The News Courier in Athens, Alabama


December 14, 2011

Updated: Days-old burn pile rekindled to destroy home

WEST LIMESTONE — John and Joyce Beatty were sifting through the ashes Wednesday after a fire — sparked by a days-old burn pile — destroyed their home Tuesday in western Limestone County.

“I’m all right,” John said Tuesday afternoon as he watched flames claim the last section of the couple’s tranquil two-story house, which was nestled in a wooded area off Cairo Hollow Road. The couple lost every thing they had gathered over the past 27 years, including at least one beloved pet, a dog named Hooch.

“It is what you can’t replace that you miss,” John said, noting the blaze claimed Hooch as well as the couple’s family antiques and some paintings done by a renowned wildlife artist now deceased.

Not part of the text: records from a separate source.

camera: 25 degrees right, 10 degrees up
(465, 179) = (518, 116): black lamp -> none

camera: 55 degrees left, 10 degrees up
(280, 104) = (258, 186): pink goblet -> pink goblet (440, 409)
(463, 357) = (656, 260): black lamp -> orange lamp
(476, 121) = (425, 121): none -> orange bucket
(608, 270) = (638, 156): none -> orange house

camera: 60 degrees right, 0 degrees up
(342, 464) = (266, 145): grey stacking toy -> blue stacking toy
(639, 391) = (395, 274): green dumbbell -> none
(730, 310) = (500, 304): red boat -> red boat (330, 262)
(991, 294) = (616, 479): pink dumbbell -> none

Although the home was insured, John was unsure if he would rebuild. The couple will be staying with relatives while they figure out how to start over just 12 days before Christmas.

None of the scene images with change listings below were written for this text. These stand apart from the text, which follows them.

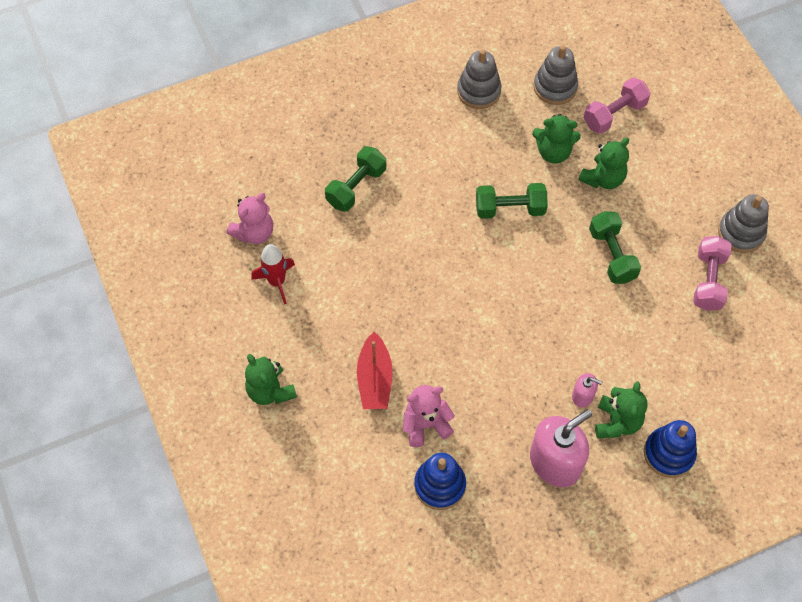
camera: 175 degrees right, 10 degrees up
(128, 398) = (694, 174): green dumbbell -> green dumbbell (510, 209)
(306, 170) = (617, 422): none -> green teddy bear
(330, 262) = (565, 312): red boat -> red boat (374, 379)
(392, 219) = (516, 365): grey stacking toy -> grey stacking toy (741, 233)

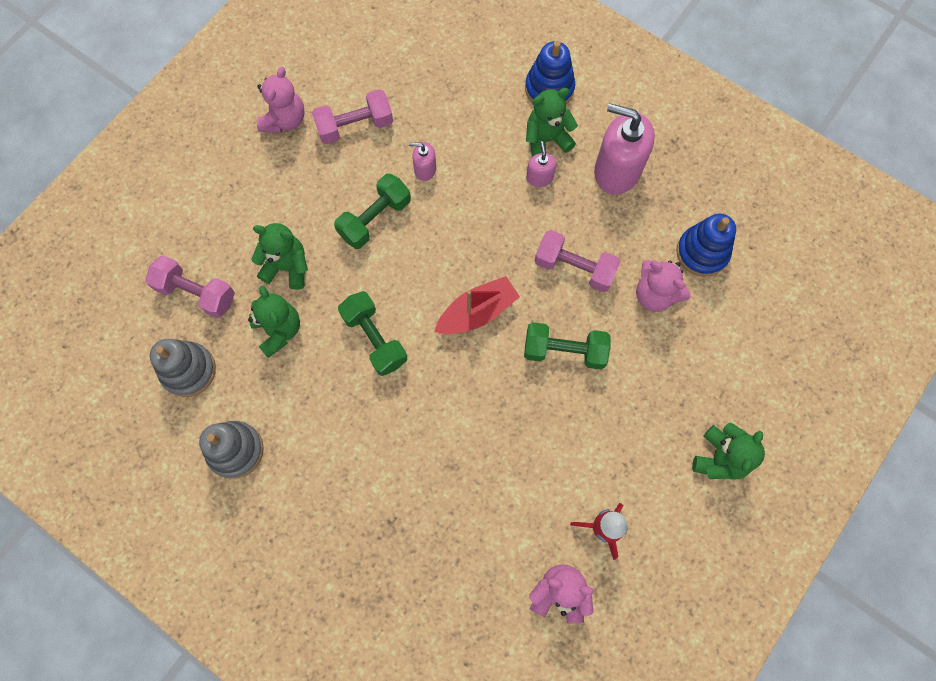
camera: 120 degrees left, 10 degrees up
(356, 187) = (437, 514): green dumbbell -> green dumbbell (564, 351)
(374, 379) = (642, 365): red boat -> red boat (477, 312)
(485, 376) = (574, 268): none -> pink dumbbell
(638, 312) = (425, 169): none -> pink soap dispenser
(741, 233) = (285, 120): grey stacking toy -> pink teddy bear

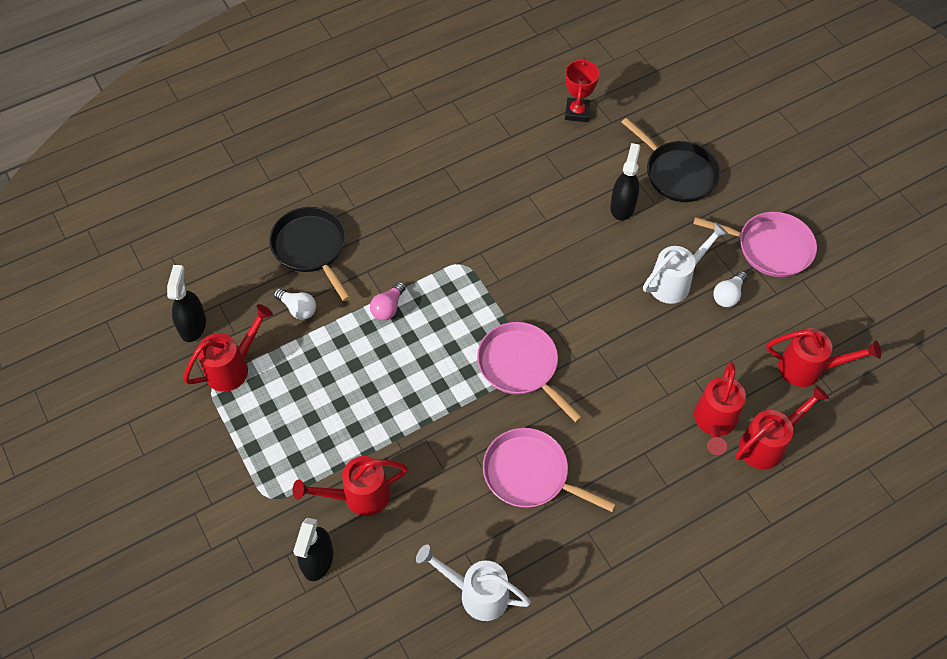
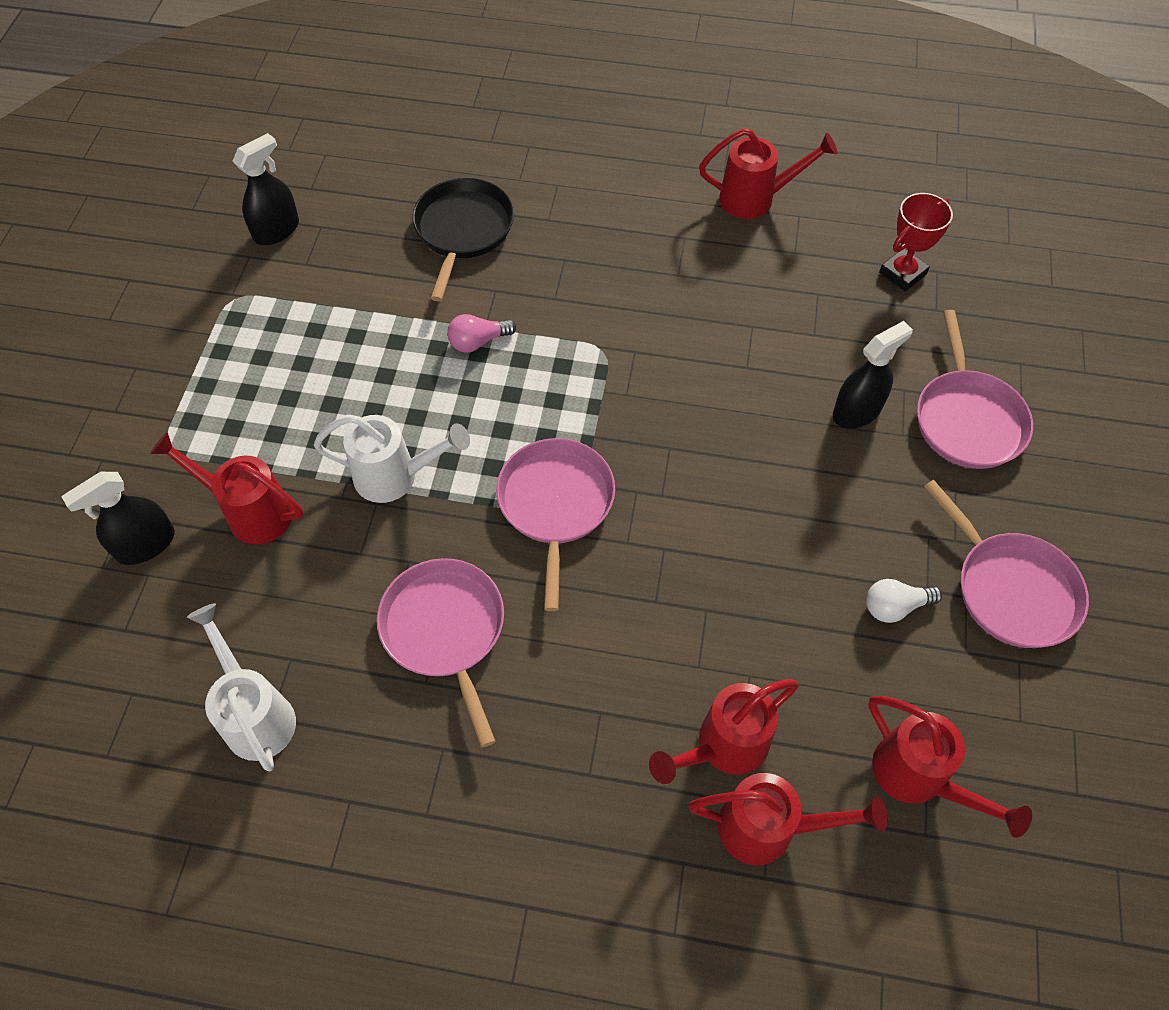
camera: 40 degrees right, 0 degrees up
(233, 367) = (270, 295): red watering can -> red watering can (755, 199)
(298, 308) = (388, 281): white light bulb -> none
(675, 282) = (839, 542): white watering can -> white watering can (395, 476)
(678, 173) = (967, 419): black pan -> pink pan

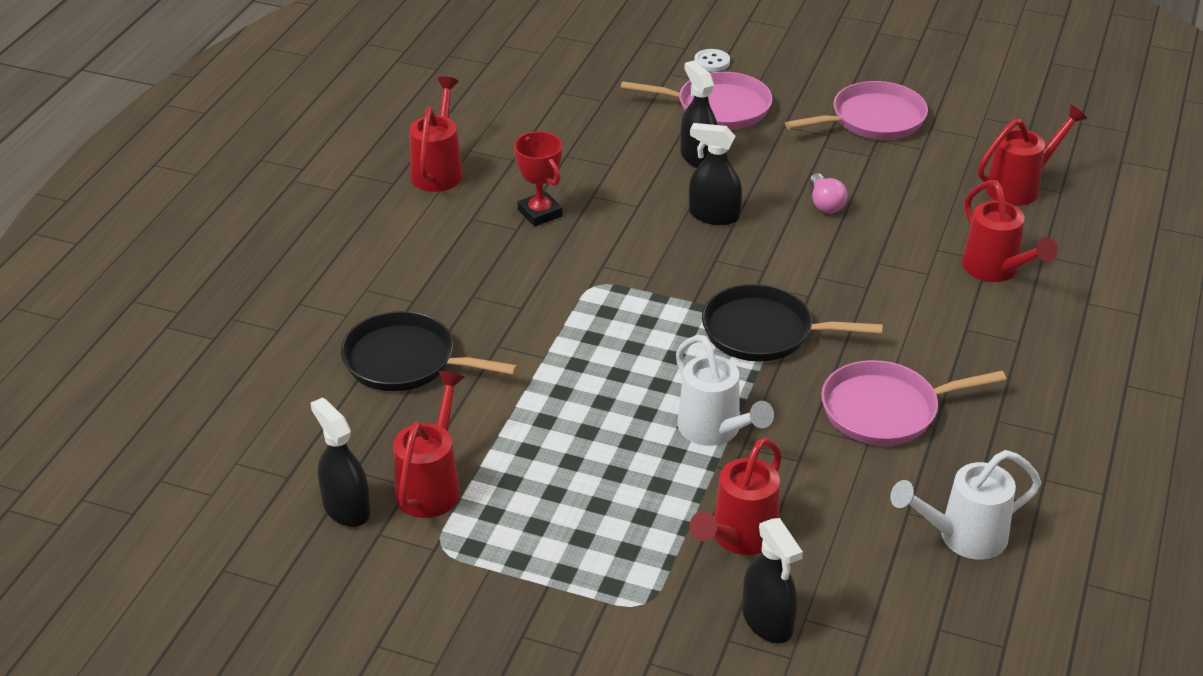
camera: 80 degrees left, 20 degrees down
(395, 476) = (714, 431): white watering can -> white watering can turned 135 degrees clockwise
(478, 342) = (562, 363): pink light bulb -> pink light bulb (825, 204)
(555, 504) = (763, 332): pink pan -> black pan
(749, 438) = (714, 215): none -> black spray bottle
(768, 828) = (1059, 259): red watering can -> red watering can (431, 485)
(895, 607) = (883, 172): white light bulb -> none
(902, 273) = (558, 109): red trophy -> red trophy (540, 213)
(1066, 402) = (712, 62): none -> white button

Firefighters were called to home at 20155 Cairo Hollow Road about 1:45 p.m. Tuesday by a report that flames were already sprouting from the dwelling.

Pleasant Grove Volunteer Fire Department arrived first, followed by Owens, Clements and West Limestone.

Pleasant Grove Fire Chief Keith Brackeen said the fire’s head start and the home’s materials prevented firefighters from saving the house.

“I got there first, and the house was already fully involved,” Brackeen said. “It was an older house with dried pine wood and western cedar, and when it gets going so fast, you can’t hardly put it out.”

Brackeen said the homeowner had burned trash on the property a few days before. The burn pile was a safe distance from the home and located in an area free of other debris or trees. But, at some point, while the couple was in Huntsville, the pile rekindled, scorched a wide radius of grass and spread to a shed that ignited the house.

Brackeen said he has seen fires that appeared to be out rekindle days or even a week later.

Despite a valiant effort by dozens of firefighters at the scene, the fire consumed the home from the south to north over more than a three-hour period. Although some witnesses at the scene thought firefighters had run out of water at one point, another firefighter from Pleasant Grove disputed that, saying there were eventually seven trucks on the scene and a pond next to the house to refill tanks, if needed.

As the roof on the south end of the house collapsed, the fire turned its wrath on the home’s midsection and roof. At one point, orange fire was simultaneously shooting from the center of the roof, from the front windows, from a second-floor balcony and from both the south and north ends of the home. Thick, brown smoke curled up and over the roof and into the West Limestone sky like a snarling apparition.

As flames neared a flagpole at the front of the home bearing the stars and stripes, Clements Assistant Fire Chief Tim Grubbs stepped in and lowered the flag to save it.